With degraded election integrity, it’s axiomatic that more fraud occurred in 2020. The problem comes in being able to prove it might have affected the election’s outcome. States with laws or imposed regulations making it easier to commit fraud ran up large Biden wins, while those with less-degraded integrity featured the narrow margins that even if eliminating the improperly-validated ballots still likely would have gone Biden’s way.

But the fact is, we just can’t know, and with the lax standards prevalent in 2020, the country can have the least confidence that Biden won fairly than any president in several decades (probably since the 1960 election). Some senators want at the least to try to reduce the uncertainty a bit with a call for a panel, emulating the investigation subsequent to the 1876 election with its indisputably fraudulent activity.

Kennedy has signed on to this effort, where the commission would have ten days to review state election totals, predicated on Congress Wednesday rejecting the results as reviewed by the House last month as not “lawfully certified.” This would give Congress a chance to ratify something prior to the Jan. 20 inauguration date.

It’s an excellent idea in that this can at least demonstrate that American leaders take seriously elections integrity, which only can increase the public’s confidence – as nearly two-fifths of its saw the 2020 election as “rigged” – that, as imperfect as the increased number and size of loopholes potentially made the election, that government shows commitment to clean elections.

It’s also an ineffective idea to determine whether Democrats stole the election. Louisianans in particular know, given how electoral fraud occurs, how difficult it is to prove. In 1997, concerning the initial election of Democrat former Sen. Mary Landrieu by a certified total of 5,788 votes, it took months just to scratch the surface of the practices that went on that did result in votes later determined as fraudulent. Even without the obstruction by Senate Democrats that slowed and eventually scuttled the body’s investigation, at the pace it went years would have passed to discover enough fraud to overturn the result.

So, it’s not unreasonable that Cassidy tales a different view of the Wednesday vote. He has joined a few other GOP senators in declaring the election “over,” presumably meaning he won’t object to ratifying the results.

In a sense, Cassidy surrenders twice on this account. He does surrender to the notion that an election run not as perfectly as it should have will stand without commemorating it as such, but he also surrenders to the inevitability that, under the rules of the system, this kind of protest changes nothing. Simply, under the current rules of the system, Biden will win because, if enough fraud does exist to have handed him the victory as the rules alterations and anecdotes suggest, it would prove ruinous to the nation’s psyche to perform the investigation of voting irregularities for years on end necessary to prove enough fraud existed to invalidate the result.
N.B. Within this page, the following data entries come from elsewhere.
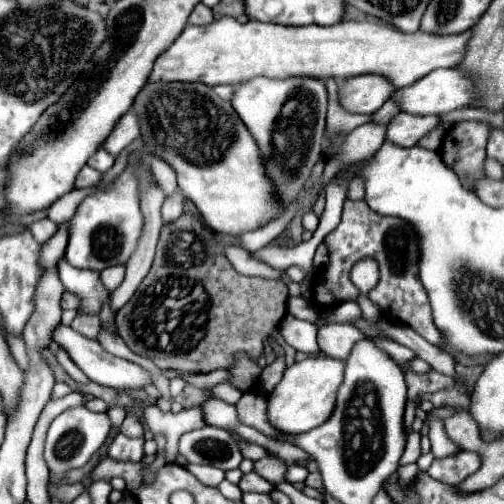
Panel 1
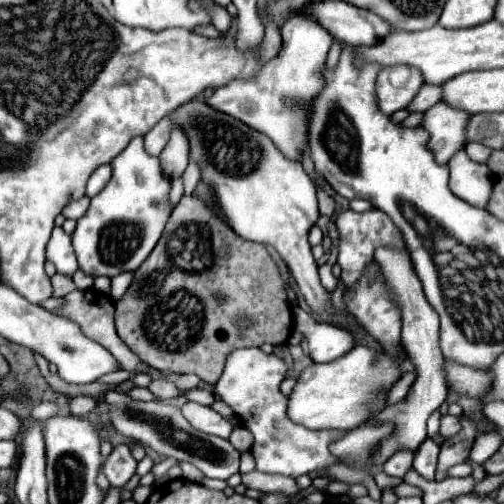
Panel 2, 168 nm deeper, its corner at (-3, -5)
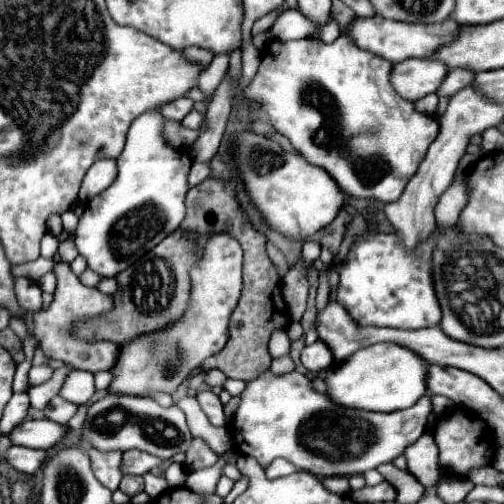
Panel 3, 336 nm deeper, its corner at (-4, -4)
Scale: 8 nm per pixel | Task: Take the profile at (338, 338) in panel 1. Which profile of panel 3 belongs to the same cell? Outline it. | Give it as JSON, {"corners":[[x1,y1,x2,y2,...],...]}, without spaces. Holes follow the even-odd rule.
{"corners":[[317,340,311,346,305,346,301,352,301,364,309,370,309,372,319,372,325,370,327,366,333,364,331,360,331,352,327,352,327,346]]}

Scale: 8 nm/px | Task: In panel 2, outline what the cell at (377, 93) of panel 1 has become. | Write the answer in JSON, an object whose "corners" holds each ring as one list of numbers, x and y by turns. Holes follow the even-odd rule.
{"corners":[[384,67,376,79,378,107,384,115,404,109,422,87,422,75,414,67]]}

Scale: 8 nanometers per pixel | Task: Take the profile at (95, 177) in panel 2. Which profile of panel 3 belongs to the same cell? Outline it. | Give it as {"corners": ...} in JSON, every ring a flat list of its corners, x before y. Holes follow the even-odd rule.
{"corners":[[111,158,97,160,85,174,81,190,79,190,79,200,89,202,95,198,99,192,103,192,117,176,117,162]]}

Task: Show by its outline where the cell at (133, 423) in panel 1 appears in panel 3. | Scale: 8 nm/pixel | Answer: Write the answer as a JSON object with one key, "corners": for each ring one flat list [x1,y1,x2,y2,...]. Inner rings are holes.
{"corners":[[131,450,131,452,125,452,123,454,123,464,121,464,121,470,123,474,135,474,135,476,143,476,155,468,159,468,163,464,163,460,151,456,151,454,145,454,145,452,139,452,139,450]]}

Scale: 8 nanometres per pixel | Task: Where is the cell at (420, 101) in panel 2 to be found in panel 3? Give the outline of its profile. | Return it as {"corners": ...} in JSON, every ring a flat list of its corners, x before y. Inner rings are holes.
{"corners":[[455,68,447,74,447,80,443,80,443,88,439,88,437,96,453,96,455,92,459,92,461,88,473,84,475,80,475,72,469,68]]}

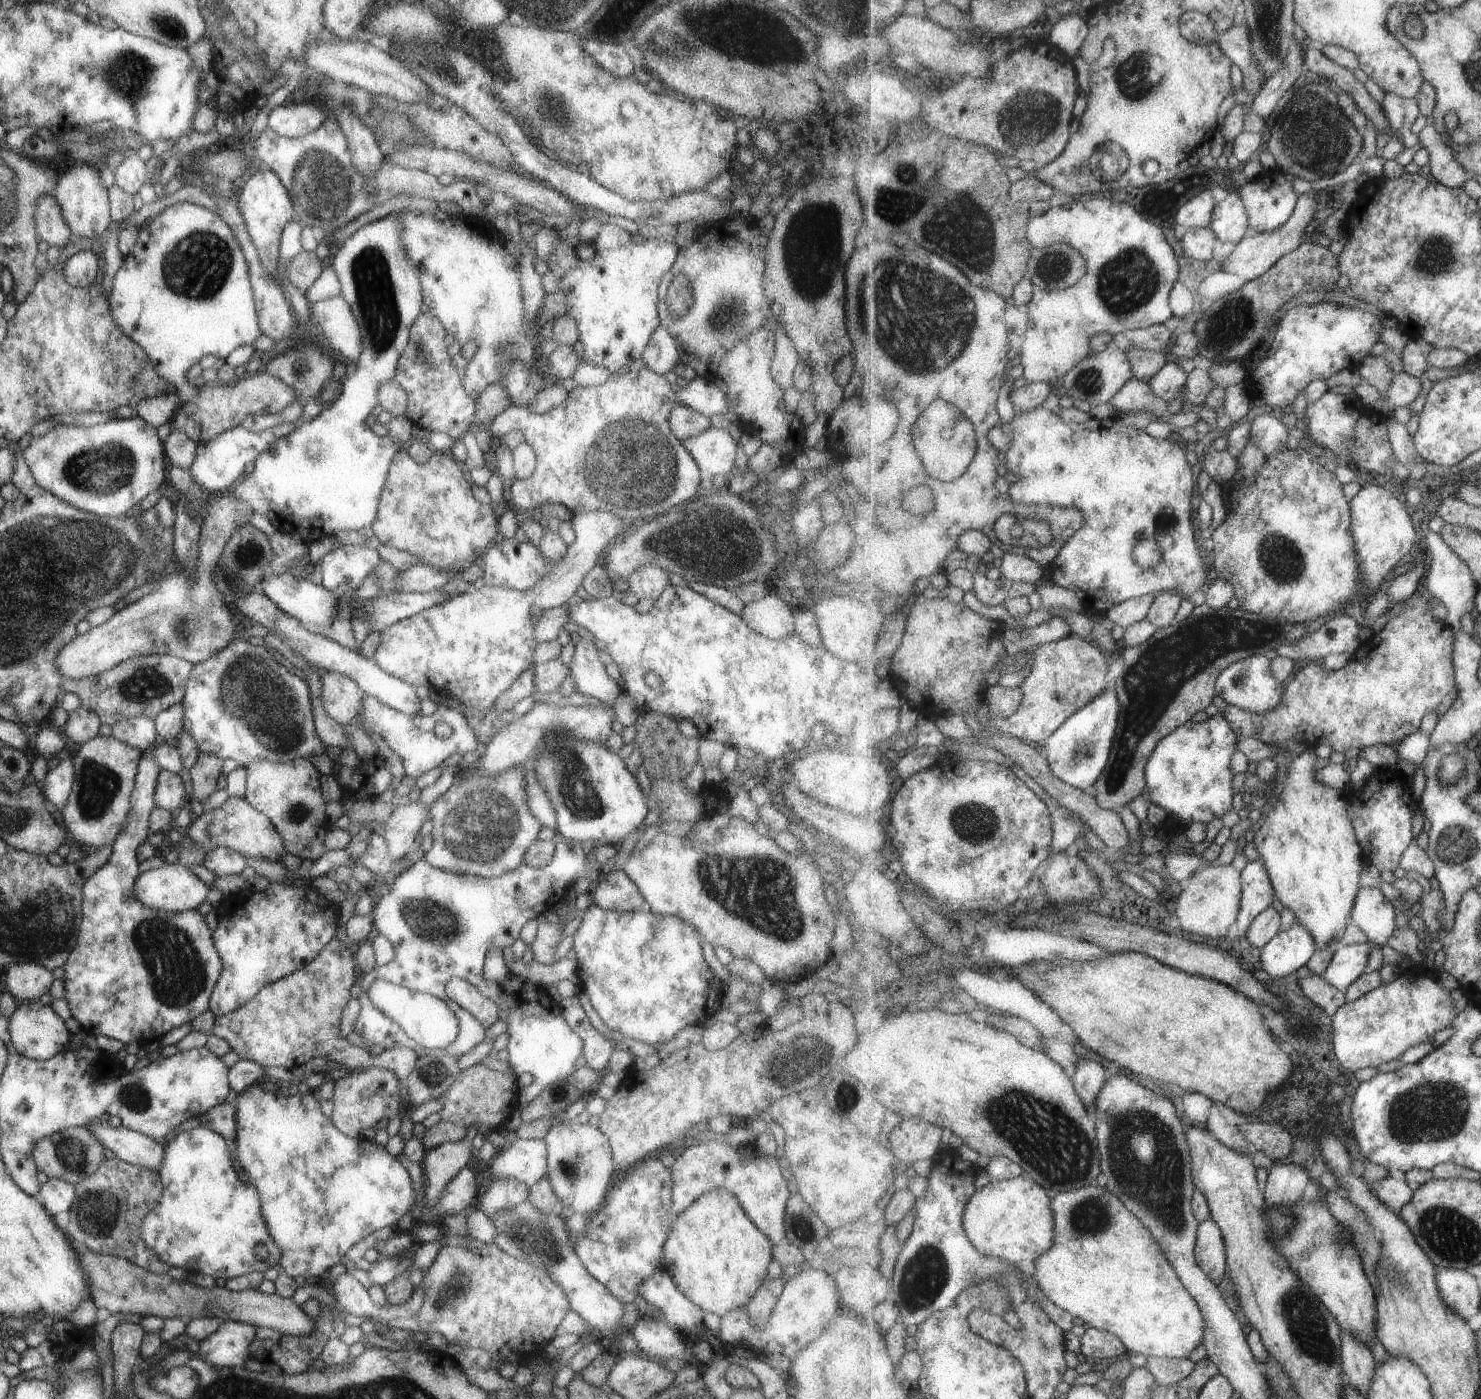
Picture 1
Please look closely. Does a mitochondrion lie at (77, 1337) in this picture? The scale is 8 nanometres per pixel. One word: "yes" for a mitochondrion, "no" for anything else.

This way, Louisiana’s senators’ preferences on this issue stand as a microcosm of the whole matter. We need the likes of Cassidy to remind us that, as imperfect as the system may be and that it may not produce just results every single time, it’s still really good and protracted conflict that has little chance of changing outcomes could harm it. At the same time, we need the likes of Kennedy to demonstrate that system vigilance, through public overseeing of outcomes, reminds us of its imperfections and that room for improvement always exists, lest the public loses either confidence in system outcomes or interest in those outcomes, both courses of which threaten to usher in systemic instability, if not followed by tyranny.

The sadness of the 2020 election, because for the first time in decades we reasonably can say there is a non-trivial chance that voter fraud tipped the outcome, comes from the separate no-win reactions to it: protest that may damage confidence the system, and acquiescence that may do the same in how the public views leaders seen as compliant, if not corrupt. Optimism stems from it that together the no-win situations cancel to produce a kind of victory: leaders who show they stay on guard to protect the republic without damaging it in the process.